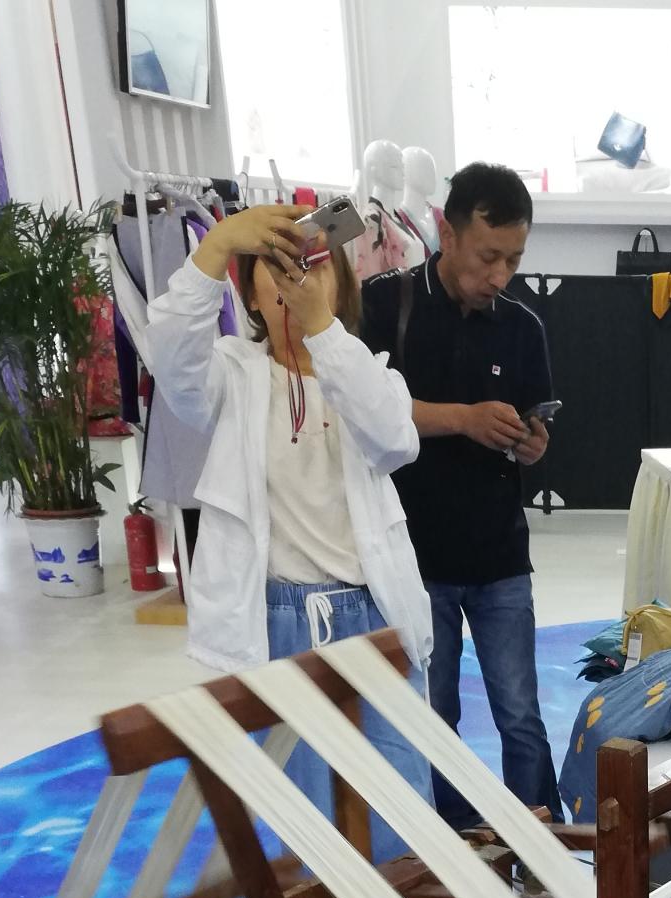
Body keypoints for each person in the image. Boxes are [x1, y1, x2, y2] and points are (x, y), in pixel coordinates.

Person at [146, 202, 435, 855]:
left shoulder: (368, 373)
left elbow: (395, 439)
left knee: (400, 813)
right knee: (297, 827)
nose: (293, 281)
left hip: (373, 616)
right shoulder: (231, 375)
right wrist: (219, 243)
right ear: (250, 293)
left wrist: (322, 330)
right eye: (275, 268)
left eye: (312, 265)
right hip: (275, 624)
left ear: (341, 285)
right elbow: (170, 356)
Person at [359, 162, 562, 827]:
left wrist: (531, 443)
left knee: (521, 714)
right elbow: (367, 412)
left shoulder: (523, 328)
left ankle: (541, 845)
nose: (500, 275)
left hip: (500, 554)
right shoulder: (384, 306)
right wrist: (465, 419)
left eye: (514, 260)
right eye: (488, 257)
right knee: (433, 714)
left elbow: (535, 429)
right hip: (416, 558)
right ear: (446, 234)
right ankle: (451, 852)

*****

**WHAT THE TASK REQUIRES**
Check each line above for the string "knee", then copy the ones that have it.

**FINISHED TASK**
left knee: (400, 813)
right knee: (297, 827)
left knee: (521, 714)
right knee: (433, 714)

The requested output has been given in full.